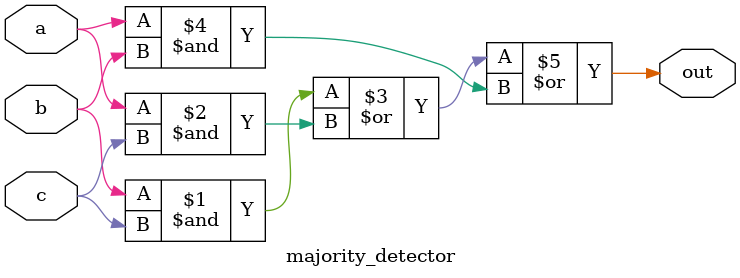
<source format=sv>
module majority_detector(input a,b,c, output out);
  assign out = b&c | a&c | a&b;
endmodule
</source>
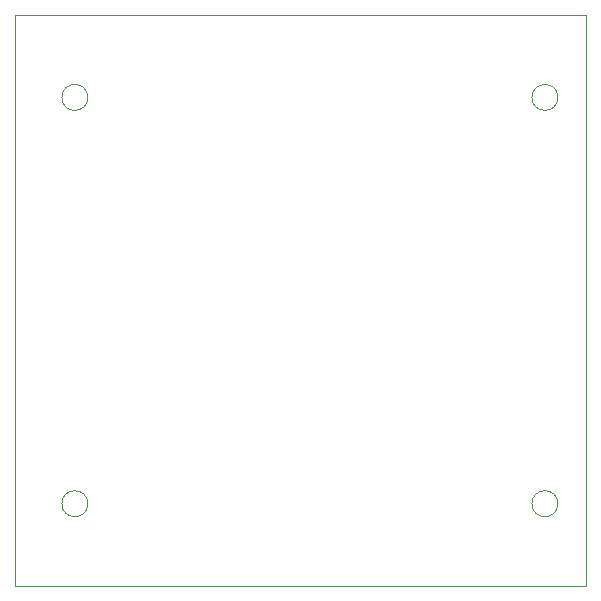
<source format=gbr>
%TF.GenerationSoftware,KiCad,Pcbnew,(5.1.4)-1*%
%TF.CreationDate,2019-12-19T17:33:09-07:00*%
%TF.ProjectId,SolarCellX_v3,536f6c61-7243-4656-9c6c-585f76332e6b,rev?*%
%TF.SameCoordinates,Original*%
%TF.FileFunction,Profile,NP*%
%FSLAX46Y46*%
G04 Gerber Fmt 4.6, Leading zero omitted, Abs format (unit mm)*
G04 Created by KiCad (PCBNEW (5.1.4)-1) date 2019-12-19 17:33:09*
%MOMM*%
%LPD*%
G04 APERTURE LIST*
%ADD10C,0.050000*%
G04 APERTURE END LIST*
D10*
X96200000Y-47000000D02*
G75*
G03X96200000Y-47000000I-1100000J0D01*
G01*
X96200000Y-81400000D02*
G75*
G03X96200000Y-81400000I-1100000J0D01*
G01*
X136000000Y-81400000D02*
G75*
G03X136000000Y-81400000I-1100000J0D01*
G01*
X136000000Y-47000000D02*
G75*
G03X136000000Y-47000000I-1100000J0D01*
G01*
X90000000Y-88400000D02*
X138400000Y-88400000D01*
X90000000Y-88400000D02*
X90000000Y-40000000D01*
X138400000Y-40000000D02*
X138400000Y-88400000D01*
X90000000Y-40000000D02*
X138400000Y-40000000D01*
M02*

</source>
▬▬▬
_WORK ITEM_:
Your copy should match the material above exactly, minus its pictures.

_TASK SOLUTION_:
<source format=sv>
module majority_detector(input a,b,c, output out);
  assign out = b&c | a&c | a&b;
endmodule
</source>
<source format=gbr>
%TF.GenerationSoftware,KiCad,Pcbnew,(5.1.4)-1*%
%TF.CreationDate,2019-12-19T17:33:09-07:00*%
%TF.ProjectId,SolarCellX_v3,536f6c61-7243-4656-9c6c-585f76332e6b,rev?*%
%TF.SameCoordinates,Original*%
%TF.FileFunction,Profile,NP*%
%FSLAX46Y46*%
G04 Gerber Fmt 4.6, Leading zero omitted, Abs format (unit mm)*
G04 Created by KiCad (PCBNEW (5.1.4)-1) date 2019-12-19 17:33:09*
%MOMM*%
%LPD*%
G04 APERTURE LIST*
%ADD10C,0.050000*%
G04 APERTURE END LIST*
D10*
X96200000Y-47000000D02*
G75*
G03X96200000Y-47000000I-1100000J0D01*
G01*
X96200000Y-81400000D02*
G75*
G03X96200000Y-81400000I-1100000J0D01*
G01*
X136000000Y-81400000D02*
G75*
G03X136000000Y-81400000I-1100000J0D01*
G01*
X136000000Y-47000000D02*
G75*
G03X136000000Y-47000000I-1100000J0D01*
G01*
X90000000Y-88400000D02*
X138400000Y-88400000D01*
X90000000Y-88400000D02*
X90000000Y-40000000D01*
X138400000Y-40000000D02*
X138400000Y-88400000D01*
X90000000Y-40000000D02*
X138400000Y-40000000D01*
M02*

</source>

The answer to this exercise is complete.